Earlier today we received a tip that promised "a quick story about NYC landlords favoring market rate tenants" and "the sheer assholery of some rich people dominating formerly diverse, interesting neighborhoods." Would you believe that we're talking about SoHo?

Jonathan, the tipster, says his mother has lived in an 800-square foot, rent-stabilized loft near the intersection of Spring and Mercer Streets since 1980. "All the neighbors used to know each other," Jonathan told us.

"One time when I was a kid, I watched a scary movie, and I knew the guy on the 7th floor and hung out in his apartment until my mom came back from the store. Now it's unrecognizable, it's not the neighborhood I grew up in."

Jonathan, who asked that we not publish his last name and exact address "because the landlord has tried to use technicalities to get us out," says his mother is the only non-market rate tenant in the landmarked building, and pays $900/month in rent. Apparently this fact does not sit well with the neighbor downstairs, who pays $5,500/month.

"He throws after-hour parties.

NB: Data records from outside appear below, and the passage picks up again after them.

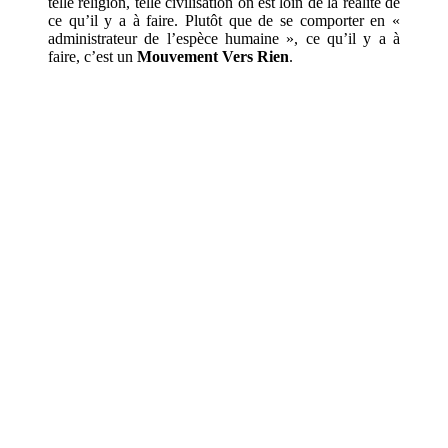
telle religion, telle civilisation on est loin de la réalité de
ce qu’il y a à faire. Plutôt que de se comporter en «
administrateur de l’espèce humaine », ce qu’il y a à
faire, c’est un
Mouvement Vers Rien
.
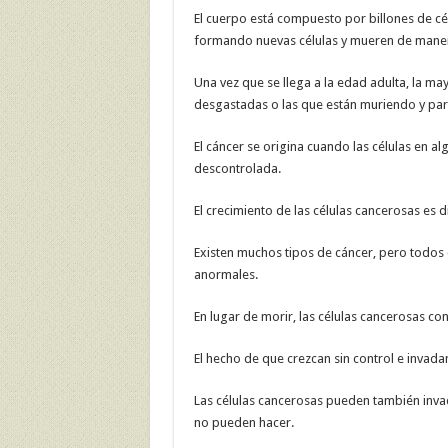
El cuerpo está compuesto por billones de cél
formando nuevas células y mueren de mane
Una vez que se llega a la edad adulta, la may
desgastadas o las que están muriendo y para
El cáncer se origina cuando las células en 
descontrolada.
El crecimiento de las células cancerosas es d
Existen muchos tipos de cáncer, pero todos 
anormales.
En lugar de morir, las células cancerosas c
El hecho de que crezcan sin control e invada
Las células cancerosas pueden también invad
no pueden hacer.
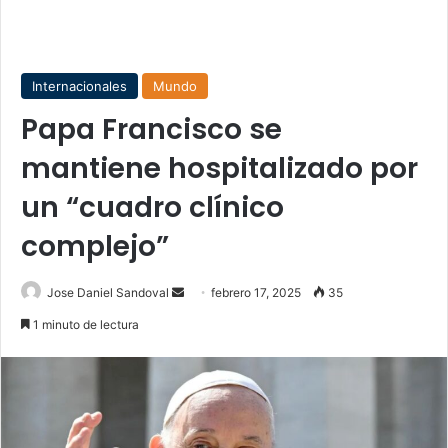
Internacionales
Mundo
Papa Francisco se
mantiene hospitalizado por
un “cuadro clínico
complejo”
Send
Jose Daniel Sandoval
febrero 17, 2025
35
an
1 minuto de lectura
email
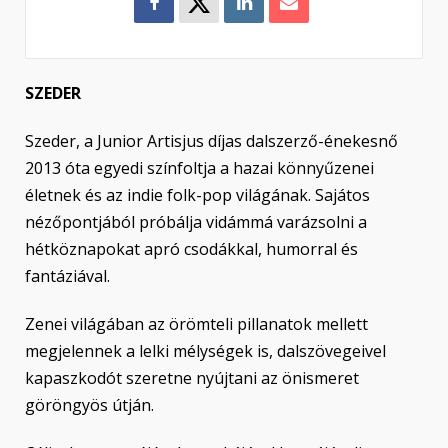
SZEDER
Szeder, a Junior Artisjus díjas dalszerző-énekesnő
2013 óta egyedi színfoltja a hazai könnyűzenei
életnek és az indie folk-pop világának. Sajátos
nézőpontjából próbálja vidámmá varázsolni a
hétköznapokat apró csodákkal, humorral és
fantáziával.
Zenei világában az örömteli pillanatok mellett
megjelennek a lelki mélységek is, dalszövegeivel
kapaszkodót szeretne nyújtani az önismeret
göröngyös útján.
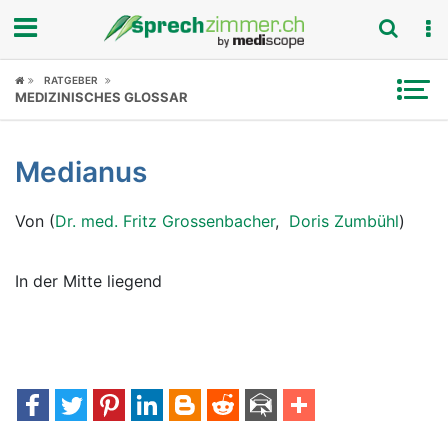
Fokus
RATGEBER
MEDIZINISCHES GLOSSAR
Krankheitsbilder
Medianus
Symptome
Von (
Dr. med. Fritz Grossenbacher
,
Doris Zumbühl
)
Untersuchungen
News
In der Mitte liegend
Ratgeber
Rubriken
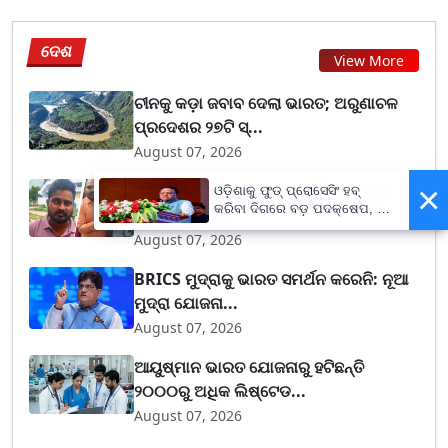
ଦେଶ
View More
ଚୀନକୁ କଡ଼ା ଜବାବ ଦେଲା ଭାରତ; ଅରୁଣାଚଳ
ପ୍ରଦେଶର ୨୭ଟି ସ୍...
August 07, 2026
×
'ସ୍ୱାମୀଙ୍କ ହତ୍ୟାକୁ ସଡ଼କ ଦୁର୍ଘଟଣାର ରୂପ
ଓଡ଼ିଶାକୁ ଫୁଡ୍ ପ୍ରୋସେସିଂ ହବ୍
କରିବା ଦିଗରେ ବଡ଼ ପଦକ୍ଷେପ, ୪୨
ଦେବା', ସ୍ତ୍ର...
ହଜାରରୁ ଅଧିକ ନିଯୁକ୍ତି ସୁଯୋଗ
August 07, 2026
BRICS ମୁଦ୍ରାକୁ ଭାରତ ସମର୍ଥନ କରେନି: ନୂଆ
ମୁଦ୍ରା ଯୋଜନା...
August 07, 2026
ଆୟୁଷ୍ମାନ ଭାରତ ଯୋଜନାରୁ ହଟିଛନ୍ତି
୨୦୦୦ରୁ ଅଧିକ ଲିଷ୍ଟେଡ...
August 07, 2026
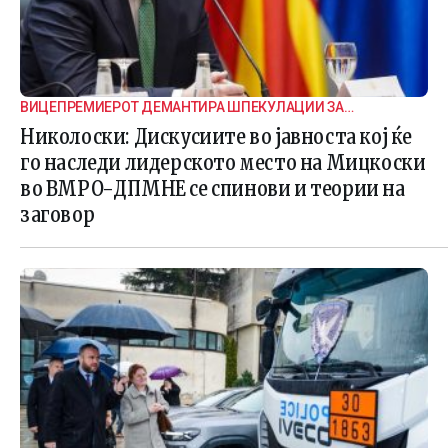
ВИЦЕПРЕМИЕРОТ ДЕМАНТИРА ШПЕКУЛАЦИИ ЗА
ВНАТРЕПАРТИСКИ ПОДЕЛБИ
Николоски: Дискусиите во јавноста кој ќе
го наследи лидерското место на Мицкоски
во ВМРО-ДПМНЕ се спинови и теории на
заговор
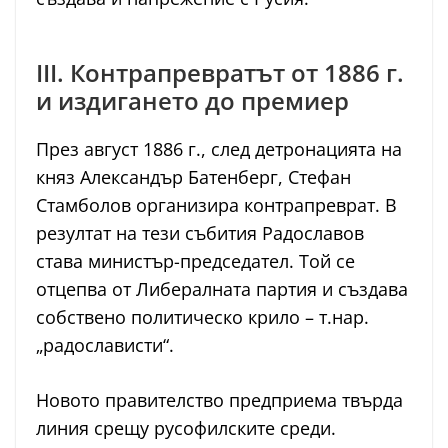
III. Контрапревратът от 1886 г.
и издигането до премиер
През август 1886 г., след детронацията на
княз Александър Батенберг, Стефан
Стамболов организира контрапреврат. В
резултат на тези събития Радославов
става министър-председател. Той се
отцепва от Либералната партия и създава
собствено политическо крило – т.нар.
„радослависти“.
Новото правителство предприема твърда
линия срещу русофилските среди.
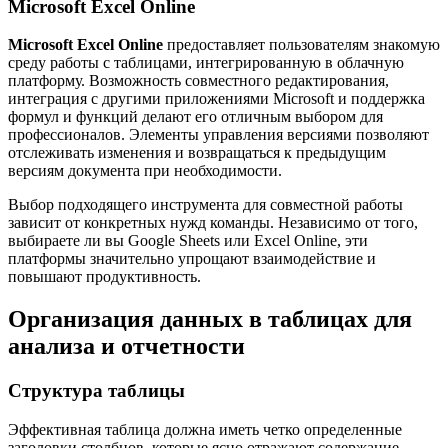
Microsoft Excel Online
Microsoft Excel Online
предоставляет пользователям знакомую
среду работы с таблицами, интегрированную в облачную
платформу. Возможность совместного редактирования,
интеграция с другими приложениями Microsoft и поддержка
формул и функций делают его отличным выбором для
профессионалов. Элементы управления версиями позволяют
отслеживать изменения и возвращаться к предыдущим
версиям документа при необходимости.
Выбор подходящего инструмента для совместной работы
зависит от конкретных нужд команды. Независимо от того,
выбираете ли вы Google Sheets или Excel Online, эти
платформы значительно упрощают взаимодействие и
повышают продуктивность.
Организация данных в таблицах для
анализа и отчетности
Структура таблицы
Эффективная таблица должна иметь четко определенные
заголовки столбцов, которые ясно отражают содержание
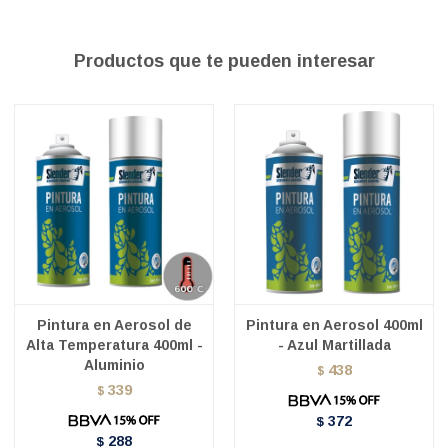
Productos que te pueden interesar
Pintura en Aerosol de
Pintura en Aerosol 400ml
Alta Temperatura 400ml -
- Azul Martillada
Aluminio
438
$
339
$
372
$
288
$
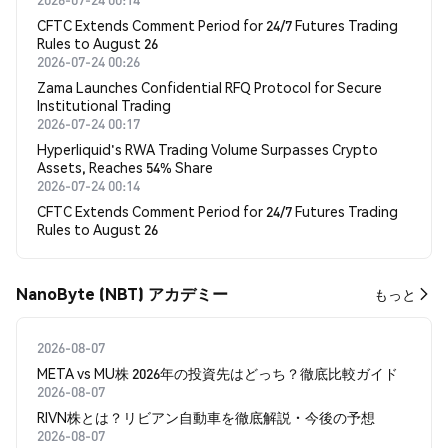
CFTC Extends Comment Period for 24/7 Futures Trading
Rules to August 26
2026-07-24 00:26
Zama Launches Confidential RFQ Protocol for Secure
Institutional Trading
2026-07-24 00:17
Hyperliquid's RWA Trading Volume Surpasses Crypto
Assets, Reaches 54% Share
2026-07-24 00:14
CFTC Extends Comment Period for 24/7 Futures Trading
Rules to August 26
NanoByte (NBT) アカデミー
もっと
2026-08-07
META vs MU株 2026年の投資先はどっち？徹底比較ガイド
2026-08-07
RIVN株とは？リビアン自動車を徹底解説・今後の予想
2026-08-07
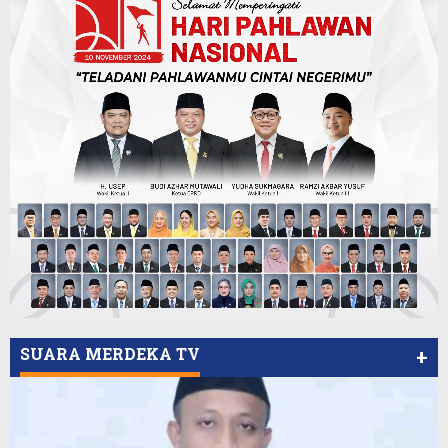
SUARA MERDEKA TV
+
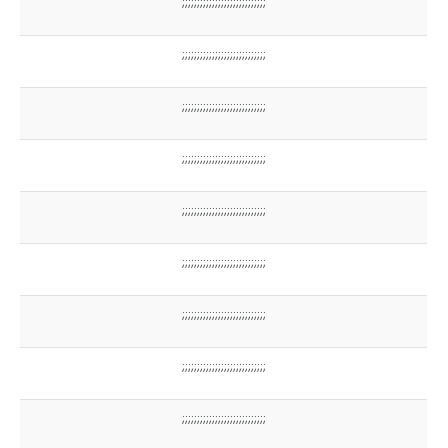
;;;;;;;;;;;;;;;;;;;;;;;;;;;;
;;;;;;;;;;;;;;;;;;;;;;;;;;;;
;;;;;;;;;;;;;;;;;;;;;;;;;;;;
;;;;;;;;;;;;;;;;;;;;;;;;;;;;
;;;;;;;;;;;;;;;;;;;;;;;;;;;;
;;;;;;;;;;;;;;;;;;;;;;;;;;;;
;;;;;;;;;;;;;;;;;;;;;;;;;;;;
;;;;;;;;;;;;;;;;;;;;;;;;;;;;
;;;;;;;;;;;;;;;;;;;;;;;;;;;;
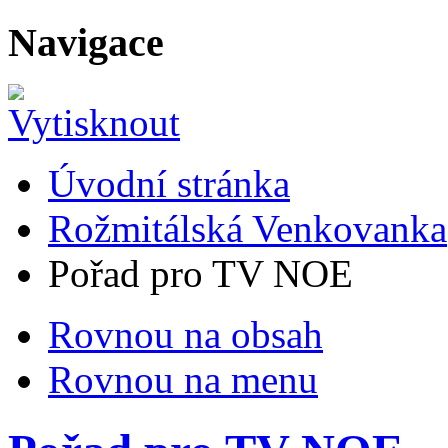
Navigace
Úvodní stránka
Rožmitálská Venkovanka
Pořad pro TV NOE
Rovnou na obsah
Rovnou na menu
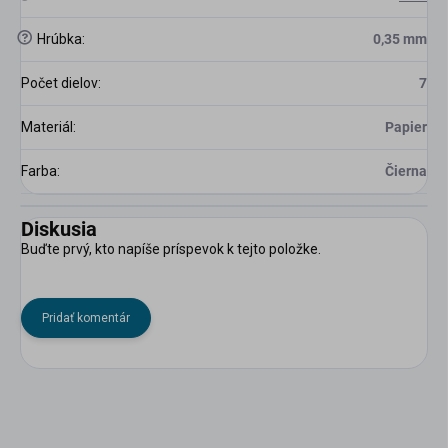
?
Hrúbka
:
0,35 mm
Počet dielov
:
7
Materiál
:
Papier
Farba
:
Čierna
Diskusia
Buďte prvý, kto napíše príspevok k tejto položke.
Pridať komentár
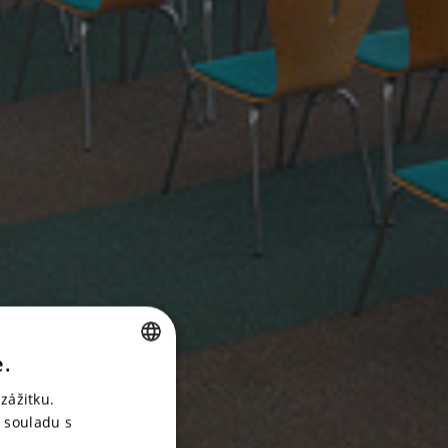
e.
CZECH
zážitku.
ENGLISH
 souladu s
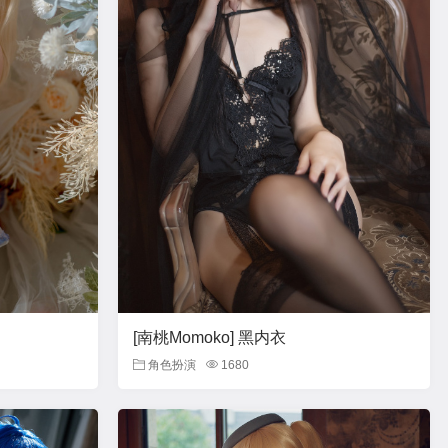
[南桃Momoko] 黑内衣
角色扮演
1680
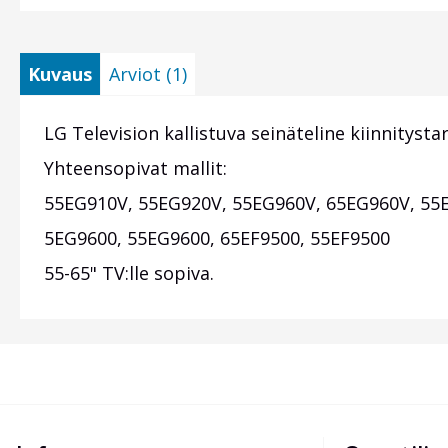
Kuvaus
Arviot (1)
LG Television kallistuva seinäteline kiinnityst
Yhteensopivat mallit:
55EG910V, 55EG920V, 55EG960V, 65EG960V, 55E
5EG9600, 55EG9600, 65EF9500, 55EF9500
55-65" TV:lle sopiva.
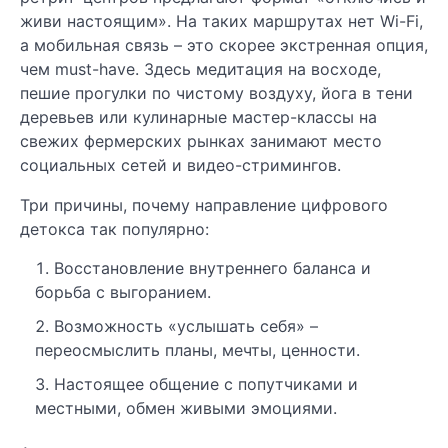
живи настоящим». На таких маршрутах нет Wi-Fi,
а мобильная связь – это скорее экстренная опция,
чем must-have. Здесь медитация на восходе,
пешие прогулки по чистому воздуху, йога в тени
деревьев или кулинарные мастер-классы на
свежих фермерских рынках занимают место
социальных сетей и видео-стримингов.
Три причины, почему направление цифрового
детокса так популярно:
Восстановление внутреннего баланса и
борьба с выгоранием.
Возможность «услышать себя» –
переосмыслить планы, мечты, ценности.
Настоящее общение с попутчиками и
местными, обмен живыми эмоциями.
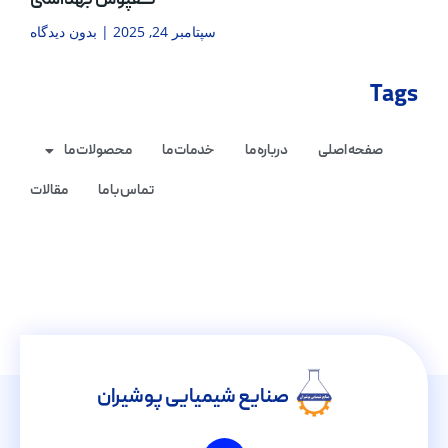
کفپوش بهداشتی
سپتامبر 24, 2025
بدون دیدگاه
Tags
صفحه اصلی
درباره ما
خدمات ما
محصولات ما
تماس با ما
مقالات
صنایع شیمیایی پوشیران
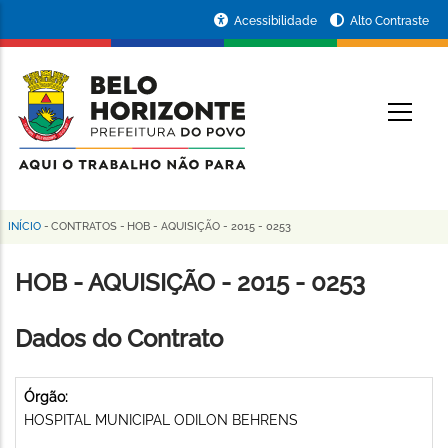
Pular
Portal
Acessibilidade
Alto Contraste
para
da
o
conteúdo
Prefeitura
O
principal
de
Belo
Horizonte
INÍCIO
-
CONTRATOS
-
HOB - AQUISIÇÃO - 2015 - 0253
Trilha
de
HOB - AQUISIÇÃO - 2015 - 0253
navegação
Dados do Contrato
Órgão:
HOSPITAL MUNICIPAL ODILON BEHRENS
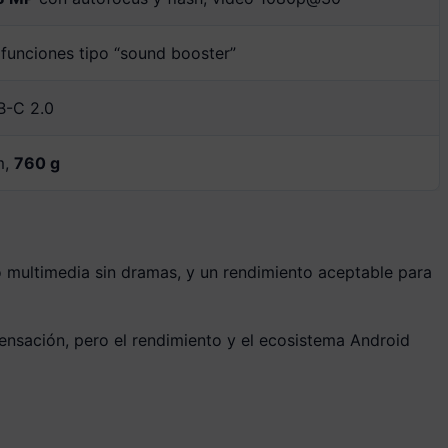
 funciones tipo “sound booster”
SB-C 2.0
m,
760 g
 multimedia sin dramas, y un rendimiento aceptable para
sensación, pero el rendimiento y el ecosistema Android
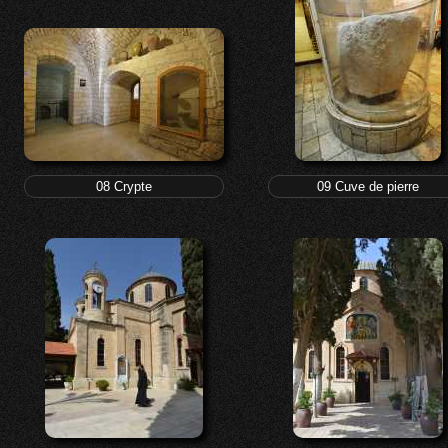
08 Crypte
09 Cuve de pierre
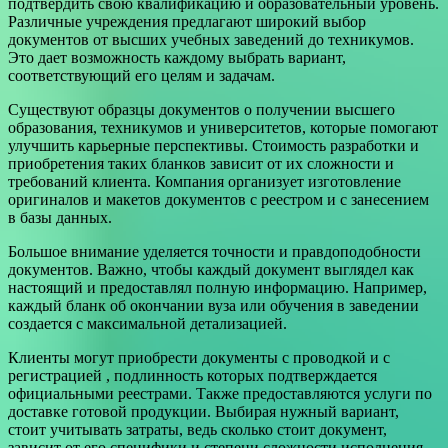
подтвердить свою квалификацию и образовательный уровень.
Различные учреждения предлагают широкий выбор
документов от высших учебных заведений до техникумов.
Это дает возможность каждому выбрать вариант,
соответствующий его целям и задачам.
Существуют образцы документов о получении высшего
образования, техникумов и университетов, которые помогают
улучшить карьерные перспективы. Стоимость разработки и
приобретения таких бланков зависит от их сложности и
требований клиента. Компания организует изготовление
оригиналов и макетов документов с реестром и с занесением
в базы данных.
Большое внимание уделяется точности и правдоподобности
документов. Важно, чтобы каждый документ выглядел как
настоящий и предоставлял полную информацию. Например,
каждый бланк об окончании вуза или обучения в заведении
создается с максимальной детализацией.
Клиенты могут приобрести документы с проводкой и с
регистрацией , подлинность которых подтверждается
официальными реестрами. Также предоставляются услуги по
доставке готовой продукции. Выбирая нужный вариант,
стоит учитывать затраты, ведь сколько стоит документ,
зависит от его специфики и степени сложности исполнения.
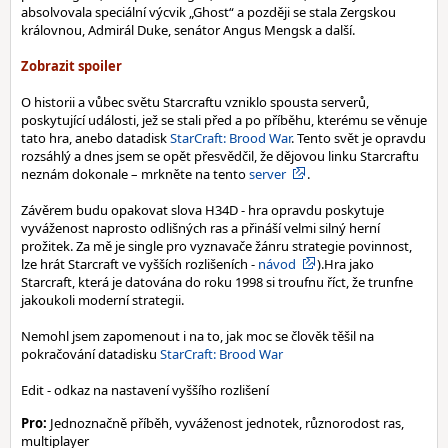
absolvovala speciální výcvik „Ghost“ a později se stala Zergskou
královnou, Admirál Duke, senátor Angus Mengsk a další.
O historii a vůbec světu Starcraftu vzniklo spousta serverů,
poskytující události, jež se stali před a po příběhu, kterému se věnuje
tato hra, anebo datadisk
StarCraft: Brood War
. Tento svět je opravdu
rozsáhlý a dnes jsem se opět přesvědčil, že dějovou linku Starcraftu
neznám dokonale – mrkněte na tento
server
.
Závěrem budu opakovat slova H34D - hra opravdu poskytuje
vyváženost naprosto odlišných ras a přináší velmi silný herní
prožitek. Za mě je single pro vyznavače žánru strategie povinnost,
lze hrát Starcraft ve vyšších rozlišeních -
návod
).Hra jako
Starcraft, která je datována do roku 1998 si troufnu říct, že trunfne
jakoukoli moderní strategii.
Nemohl jsem zapomenout i na to, jak moc se člověk těšil na
pokračování datadisku
StarCraft: Brood War
Edit - odkaz na nastavení vyššího rozlišení
Pro:
Jednoznačně příběh, vyváženost jednotek, různorodost ras,
multiplayer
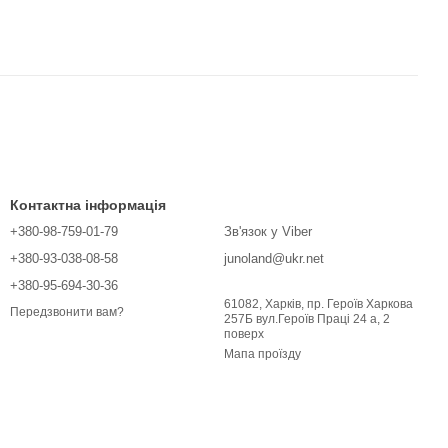
Контактна інформація
+380-98-759-01-79
Зв'язок у Viber
+380-93-038-08-58
junoland@ukr.net
+380-95-694-30-36
61082, Харків, пр. Героїв Харкова
Передзвонити вам?
257Б вул.Героїв Праці 24 а, 2
поверх
Мапа проїзду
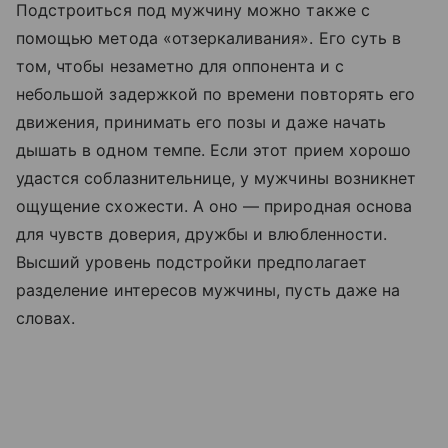
Подстроиться под мужчину можно также с
помощью метода «отзеркаливания». Его суть в
том, чтобы незаметно для оппонента и с
небольшой задержкой по времени повторять его
движения, принимать его позы и даже начать
дышать в одном темпе. Если этот прием хорошо
удастся соблазнительнице, у мужчины возникнет
ощущение схожести. А оно — природная основа
для чувств доверия, дружбы и влюбленности.
Высший уровень подстройки предполагает
разделение интересов мужчины, пусть даже на
словах.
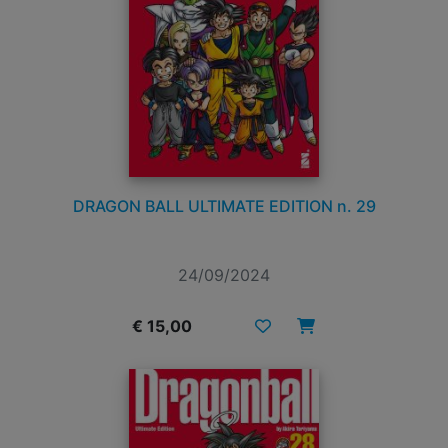
DRAGON BALL ULTIMATE EDITION n. 29
24/09/2024
€ 15,00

People go to a club, then they come back to his apartment after the club is closed to party more," Jonathan told us, adding that his mother works six days a week as a masseuse at a spa. "She's 67. Her Social Security equals her rent. So she's gonna have to keep working into her early seventies at least, and she's been unable to sleep. And when she's tried to ask him, he's been a jerk about it."

As proof, Jonathan sent us screengrabs of a recent exchange with the downstairs neighbor, Tarik.


"He just thinks that if he's paying a lot of money, he can do whatever the fuck he wants," Jonathan explains.

Tarik himself confirmed this suspicion in a brief telephone conversation.

"I say I pay $5,500, because it's so expensive, I should be left alone to do what I want in my apartment...I have the whole floor to myself," Tarik told us, adding that he was "hardly there" for the duration of his one-year lease. "I was in Africa for a whole month!"

He also claimed to be unaware of the rent discrepancy between himself and his 67-year-old neighbor.

"I have no clue that they're rent-stabilized, I thought everyone was paying the same rent in my building. I don't even know. I could care less what their rent is. It makes no difference to me."

He added, "The guy upstairs pays $10,500!"

After being asked about his profession, Tarik hung up.

According to Jonathan, the NYPD responded to a recent 311 complaint about the noise emanating from Tarik's apartment; officers knocked loudly at the front door, but no one answered.

"They climbed down the fire escape and were banging on his windows and the air conditioning with their flashlights and he didn't budge," Jonathan said. "[The noise] is illegal but nothing's gonna happen to him."